- Parti dell'esercizio
[a] Nel testo fornito, quale bot ha vinto il Cyber Grand Challenge organizzato dalla Darpa?
[b] Trascrivi parola per parola il passo del testo fornito che comincia con "L’intelligenza artificiale ha" e termina con "gli esseri umani.".

- Testo fornito
══════

L’intelligenza artificiale ha bisogno degli esseri umani?
Secondo TechCrunch, però, l’apprendimento automatico tenderebbe ancora a generare troppi falsi positivi, per tale ragione gli ultimi approcci si starebbero concentrando su come favorire forme di collaborazione fra l’intelligenza artificiale e gli esseri umani.
Sia la finlandese F-Secure sia il MIT Computer Science and Artificial Intelligence Lab avrebbero difatti sviluppato sistemi di apprendimento automatico di cyber triage. La tecnologia si baserebbe sul filtraggio della maggior parte delle informazioni che passano attraverso una rete, riducendo così drasticamente il numero di potenziali minacce con cui gli umani dovrebbero avere a che fare.
IBM vorrebbe poi compiere un passo ulteriore e sfruttare le capacità di elaborazione del linguaggio naturale del ‘suo’ Watson (sistema di intelligenza artificiale in grado di rispondere a domande espresse in un linguaggio naturale) per realizzare un servizio di cloud entro la fine dell’anno e fornire un ‘assistente’ tecnologico esperto.
Cyber Grand Challenge
Ad agosto, la Darpa – l’agenzia governativa del Dipartimento della Difesa degli Stati Uniti (DoD) incaricata dello sviluppo di nuove tecnologie per uso militare – ha tenuto la prima edizione del Cyber Grand Challenge – il primo concorso di hacking che ‘mette in competizione’ le apparecchiature tecnologiche. Questi dispositivi hanno utilizzato differenti approcci AI per rilevare in maniera automatica le vulnerabilità dei software. Lungi dall’essere perfetti, con alcuni dei macchinari rimasti inattivi per gran parte della competizione e uno che avrebbe persino messo ko la macchina che doveva proteggere, alcuni bot (fra cui Mayhem, che ha poi vinto e gareggiato anche contro gli esseri umani alla convention hacker Defcon, dove invece è arrivato ultimo) hanno svolto correttamente il proprio lavoro, sorprendendo molti degli esperti sia per il livello di sofisticazione sia per la velocità operativa che li caratterizzava.

══════

- Righe fornite
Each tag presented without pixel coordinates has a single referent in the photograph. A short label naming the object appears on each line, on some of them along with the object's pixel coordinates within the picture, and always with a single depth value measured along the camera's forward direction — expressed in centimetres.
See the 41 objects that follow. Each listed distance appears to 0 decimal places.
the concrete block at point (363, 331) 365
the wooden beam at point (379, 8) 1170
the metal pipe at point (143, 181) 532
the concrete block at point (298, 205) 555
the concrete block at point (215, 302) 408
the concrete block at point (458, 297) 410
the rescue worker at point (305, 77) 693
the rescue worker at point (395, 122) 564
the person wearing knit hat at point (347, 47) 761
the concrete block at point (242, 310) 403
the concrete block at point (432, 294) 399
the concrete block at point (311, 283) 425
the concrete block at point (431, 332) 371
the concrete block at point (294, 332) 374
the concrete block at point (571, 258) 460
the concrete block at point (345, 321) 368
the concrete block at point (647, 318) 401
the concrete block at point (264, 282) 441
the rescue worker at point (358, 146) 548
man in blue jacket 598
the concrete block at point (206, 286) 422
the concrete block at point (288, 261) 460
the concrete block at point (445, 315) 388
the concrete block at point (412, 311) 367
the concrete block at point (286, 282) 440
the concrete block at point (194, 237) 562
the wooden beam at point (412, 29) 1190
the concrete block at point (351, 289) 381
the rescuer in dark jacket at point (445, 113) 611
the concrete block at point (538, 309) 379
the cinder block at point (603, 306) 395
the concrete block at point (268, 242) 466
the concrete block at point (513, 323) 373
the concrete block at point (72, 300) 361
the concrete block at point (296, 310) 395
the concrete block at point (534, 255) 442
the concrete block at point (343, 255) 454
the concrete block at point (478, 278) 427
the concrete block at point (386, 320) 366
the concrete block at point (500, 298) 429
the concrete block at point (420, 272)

══════

- Risposte per numero
[a] Mayhem.

[b]
L’intelligenza artificiale ha bisogno degli esseri umani?
Secondo TechCrunch, però, l’apprendimento automatico tenderebbe ancora a generare troppi falsi positivi, per tale ragione gli ultimi approcci si starebbero concentrando su come favorire forme di collaborazione fra l’intelligenza artificiale e gli esseri umani.